Focusing the debate on the many pro-active instruments that the public sector can assert to help channel investment into innovation, Mazzucato hurled the defeatist “picking winners and losers” accusation back at the laissez-faire fatalists: “The question is not whether we should ‘pick’ but how.”

“The ‘entrepreneurial’ state, to me, means the state being willing and able to take on risk, to take on real fundamental uncertainty,” Mazzucato recently told The Financial Times. An enterprising public sector has often proven far more venturesome than short-term-focused private-sector firms, which often shy away from higher-risk, higher-reward investments that might diminish their next quarter's profits.   

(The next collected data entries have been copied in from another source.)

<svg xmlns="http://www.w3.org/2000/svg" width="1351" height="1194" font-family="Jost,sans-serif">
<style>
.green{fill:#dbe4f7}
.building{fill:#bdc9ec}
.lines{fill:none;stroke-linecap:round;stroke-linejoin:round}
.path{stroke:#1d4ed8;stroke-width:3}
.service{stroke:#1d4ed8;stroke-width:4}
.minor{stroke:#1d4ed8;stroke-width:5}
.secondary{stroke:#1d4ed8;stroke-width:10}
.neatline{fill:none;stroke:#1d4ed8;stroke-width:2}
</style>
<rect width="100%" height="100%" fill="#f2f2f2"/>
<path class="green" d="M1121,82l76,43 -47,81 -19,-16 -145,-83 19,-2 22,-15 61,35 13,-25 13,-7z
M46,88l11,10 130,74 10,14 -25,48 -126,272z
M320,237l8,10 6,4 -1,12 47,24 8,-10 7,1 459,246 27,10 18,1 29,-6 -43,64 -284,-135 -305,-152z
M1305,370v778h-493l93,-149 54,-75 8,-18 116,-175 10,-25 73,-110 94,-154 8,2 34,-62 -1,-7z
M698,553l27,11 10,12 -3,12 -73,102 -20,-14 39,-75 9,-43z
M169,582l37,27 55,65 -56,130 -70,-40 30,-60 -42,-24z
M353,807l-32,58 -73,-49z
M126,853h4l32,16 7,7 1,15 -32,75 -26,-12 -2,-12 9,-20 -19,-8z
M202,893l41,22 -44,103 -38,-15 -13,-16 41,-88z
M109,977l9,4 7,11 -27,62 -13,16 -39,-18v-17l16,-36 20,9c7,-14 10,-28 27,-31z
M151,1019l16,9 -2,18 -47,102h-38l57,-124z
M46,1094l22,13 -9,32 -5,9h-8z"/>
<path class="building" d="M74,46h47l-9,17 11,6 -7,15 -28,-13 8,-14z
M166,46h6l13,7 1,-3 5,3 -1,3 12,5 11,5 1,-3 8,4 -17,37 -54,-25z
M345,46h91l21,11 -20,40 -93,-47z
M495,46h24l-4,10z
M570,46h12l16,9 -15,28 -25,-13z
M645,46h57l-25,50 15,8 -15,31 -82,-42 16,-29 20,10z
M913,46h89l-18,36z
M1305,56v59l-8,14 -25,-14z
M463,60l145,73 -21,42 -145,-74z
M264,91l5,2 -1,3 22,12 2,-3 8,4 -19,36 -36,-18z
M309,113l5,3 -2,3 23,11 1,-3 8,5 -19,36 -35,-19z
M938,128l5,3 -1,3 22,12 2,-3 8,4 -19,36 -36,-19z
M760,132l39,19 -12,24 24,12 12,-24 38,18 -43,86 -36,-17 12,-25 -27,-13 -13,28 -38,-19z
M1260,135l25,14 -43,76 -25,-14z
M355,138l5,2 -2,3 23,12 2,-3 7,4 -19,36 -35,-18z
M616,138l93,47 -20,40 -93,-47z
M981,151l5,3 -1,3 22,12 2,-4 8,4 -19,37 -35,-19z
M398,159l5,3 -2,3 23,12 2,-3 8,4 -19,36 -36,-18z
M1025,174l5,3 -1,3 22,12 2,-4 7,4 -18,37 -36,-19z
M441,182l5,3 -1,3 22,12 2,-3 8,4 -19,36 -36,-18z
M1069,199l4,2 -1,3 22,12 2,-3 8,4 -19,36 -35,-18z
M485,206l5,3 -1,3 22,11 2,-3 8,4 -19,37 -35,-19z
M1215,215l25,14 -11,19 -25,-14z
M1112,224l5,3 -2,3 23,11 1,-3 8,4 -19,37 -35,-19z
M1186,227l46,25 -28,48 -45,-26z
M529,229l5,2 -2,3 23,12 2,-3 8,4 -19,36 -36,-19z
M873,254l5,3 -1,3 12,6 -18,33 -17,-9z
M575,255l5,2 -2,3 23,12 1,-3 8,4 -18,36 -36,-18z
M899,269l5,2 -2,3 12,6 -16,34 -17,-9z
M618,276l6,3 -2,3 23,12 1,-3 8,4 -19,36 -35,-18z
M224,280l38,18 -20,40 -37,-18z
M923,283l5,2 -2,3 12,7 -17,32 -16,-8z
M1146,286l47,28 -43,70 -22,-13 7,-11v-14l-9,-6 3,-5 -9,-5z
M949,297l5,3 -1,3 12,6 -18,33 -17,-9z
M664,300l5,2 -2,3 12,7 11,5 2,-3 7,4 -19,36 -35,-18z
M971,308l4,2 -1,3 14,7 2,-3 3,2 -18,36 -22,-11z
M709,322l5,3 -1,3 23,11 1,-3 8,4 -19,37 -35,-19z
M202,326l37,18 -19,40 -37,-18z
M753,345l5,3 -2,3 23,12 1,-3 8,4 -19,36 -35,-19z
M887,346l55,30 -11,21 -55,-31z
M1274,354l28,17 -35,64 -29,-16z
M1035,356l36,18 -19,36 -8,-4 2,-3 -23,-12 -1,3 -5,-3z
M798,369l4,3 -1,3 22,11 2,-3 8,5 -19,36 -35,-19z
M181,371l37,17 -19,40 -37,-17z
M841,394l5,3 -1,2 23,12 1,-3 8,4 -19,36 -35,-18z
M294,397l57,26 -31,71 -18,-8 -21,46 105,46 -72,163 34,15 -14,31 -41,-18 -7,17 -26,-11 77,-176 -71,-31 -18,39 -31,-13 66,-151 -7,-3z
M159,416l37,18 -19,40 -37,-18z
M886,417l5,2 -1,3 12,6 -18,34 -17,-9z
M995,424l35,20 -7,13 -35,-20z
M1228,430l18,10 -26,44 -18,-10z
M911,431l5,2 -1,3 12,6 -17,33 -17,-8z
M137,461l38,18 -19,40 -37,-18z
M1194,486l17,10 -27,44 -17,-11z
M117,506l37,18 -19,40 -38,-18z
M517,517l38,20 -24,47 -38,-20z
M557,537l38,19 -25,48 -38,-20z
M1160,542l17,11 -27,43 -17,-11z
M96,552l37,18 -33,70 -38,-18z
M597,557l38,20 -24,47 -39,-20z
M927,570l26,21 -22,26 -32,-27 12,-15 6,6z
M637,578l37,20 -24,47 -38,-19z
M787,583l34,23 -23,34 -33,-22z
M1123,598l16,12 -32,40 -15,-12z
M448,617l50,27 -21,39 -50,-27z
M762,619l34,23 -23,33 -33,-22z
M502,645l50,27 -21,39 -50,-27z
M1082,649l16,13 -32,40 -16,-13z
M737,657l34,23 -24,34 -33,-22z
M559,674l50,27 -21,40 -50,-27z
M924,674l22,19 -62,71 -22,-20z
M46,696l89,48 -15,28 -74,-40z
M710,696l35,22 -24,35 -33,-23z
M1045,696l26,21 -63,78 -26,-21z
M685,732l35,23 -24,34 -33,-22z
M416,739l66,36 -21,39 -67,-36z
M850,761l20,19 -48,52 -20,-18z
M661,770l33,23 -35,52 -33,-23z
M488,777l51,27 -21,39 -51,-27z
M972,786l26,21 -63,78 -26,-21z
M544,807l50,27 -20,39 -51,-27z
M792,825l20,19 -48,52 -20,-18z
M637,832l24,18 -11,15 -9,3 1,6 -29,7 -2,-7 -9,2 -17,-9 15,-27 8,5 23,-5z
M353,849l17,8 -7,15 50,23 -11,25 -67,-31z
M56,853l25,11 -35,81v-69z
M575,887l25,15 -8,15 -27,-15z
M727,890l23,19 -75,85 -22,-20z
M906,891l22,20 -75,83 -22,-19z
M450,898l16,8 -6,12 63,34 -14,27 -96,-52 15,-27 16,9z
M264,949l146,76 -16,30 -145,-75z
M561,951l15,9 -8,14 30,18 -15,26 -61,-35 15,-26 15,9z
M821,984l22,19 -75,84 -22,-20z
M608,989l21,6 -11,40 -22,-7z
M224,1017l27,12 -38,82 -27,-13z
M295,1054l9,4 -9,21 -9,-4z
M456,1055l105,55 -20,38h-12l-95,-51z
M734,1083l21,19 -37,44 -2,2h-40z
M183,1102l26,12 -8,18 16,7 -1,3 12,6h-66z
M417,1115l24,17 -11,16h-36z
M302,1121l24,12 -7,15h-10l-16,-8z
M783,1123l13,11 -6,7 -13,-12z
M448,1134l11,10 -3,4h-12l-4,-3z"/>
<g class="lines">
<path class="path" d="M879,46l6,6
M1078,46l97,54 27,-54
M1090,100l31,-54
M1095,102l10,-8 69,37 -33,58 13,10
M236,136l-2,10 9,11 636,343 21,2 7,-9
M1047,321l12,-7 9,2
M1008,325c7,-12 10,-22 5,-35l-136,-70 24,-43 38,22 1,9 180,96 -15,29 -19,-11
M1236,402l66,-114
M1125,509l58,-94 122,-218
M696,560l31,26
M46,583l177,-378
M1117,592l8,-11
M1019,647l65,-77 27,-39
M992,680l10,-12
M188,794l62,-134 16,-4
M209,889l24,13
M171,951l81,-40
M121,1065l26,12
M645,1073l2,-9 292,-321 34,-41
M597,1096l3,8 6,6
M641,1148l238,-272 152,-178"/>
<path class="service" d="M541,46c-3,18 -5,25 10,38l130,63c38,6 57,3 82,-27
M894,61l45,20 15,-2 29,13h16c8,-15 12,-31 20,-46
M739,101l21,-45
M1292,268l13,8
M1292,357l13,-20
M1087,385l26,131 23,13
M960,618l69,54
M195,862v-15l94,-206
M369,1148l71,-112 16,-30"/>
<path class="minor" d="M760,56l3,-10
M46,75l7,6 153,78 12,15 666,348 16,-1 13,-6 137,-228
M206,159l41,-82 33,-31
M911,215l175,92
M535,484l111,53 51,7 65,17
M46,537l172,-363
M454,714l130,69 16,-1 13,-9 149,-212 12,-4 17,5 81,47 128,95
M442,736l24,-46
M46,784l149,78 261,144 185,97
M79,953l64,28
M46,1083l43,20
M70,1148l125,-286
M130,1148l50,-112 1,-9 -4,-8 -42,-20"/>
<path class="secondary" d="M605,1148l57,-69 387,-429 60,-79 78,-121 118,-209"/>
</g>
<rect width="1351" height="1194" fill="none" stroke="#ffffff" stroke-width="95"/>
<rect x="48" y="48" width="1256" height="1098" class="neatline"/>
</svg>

“Venture capitalists themselves often enter [the innovation process] late in the game. In biotechnology, they actually came in after the state had made some of the most radical, revolutionary investments – which, after all, will often fail,” said Mazzucato. “And this is a very important point. Innovation is uncertain. It will often fail. So you need to make sure that the government budget can also fund some of the failures, cover the losses, as well as reap the return from some of the successes to fund the next round” of investments in innovation.

In his enthusiastic review of Mazzucato’s book, economics sage Martin Wolf of the Financial Times noted that energetic public-sector investment in innovation – and the abdication by private-sector firms of their oft-bragged-about, seldom-fulfilled role as bold risk-takers – has led to a “free-rider” problem that distorts incentives.

“Government has increasingly accepted that it funds the risks, while the private sector reaps the rewards,” wrote Wolf. “What is emerging, then, is not a truly symbiotic ecosystem of innovation, but a parasitic one, in which the most loss-making elements are socialised, while the profitmaking ones are largely privatised.” Neoclassical purists' continued scorn for the positive role of innovation-minded public-sector investment, Wolf reasoned, may be “the greatest threat to rising prosperity” in austerity-pinched Western economies.

Mazzucato’s analysis at ITIF reminded economy-watchers of how far the innovation-policy discussion has advanced, even as laissez-faire dogmatists belabor their weary bromides about the supposed taboo against “picking winners and losers.” Propelling a more nuanced vision of competitiveness strategy, as an improvement on earlier approaches to industrial policy, this week’s ITIF seminar advanced an enterprising agenda that Washington should weigh more often – analyzing not whether, but how, the public sector and the private sector can share the responsibility of crafting pro-growth policies and pro-jobs initiatives sans frontières. Meeting that challenge will require a paradigm-changing determination to champion an entrepreneurial public sector as a positive catalyst for creativity.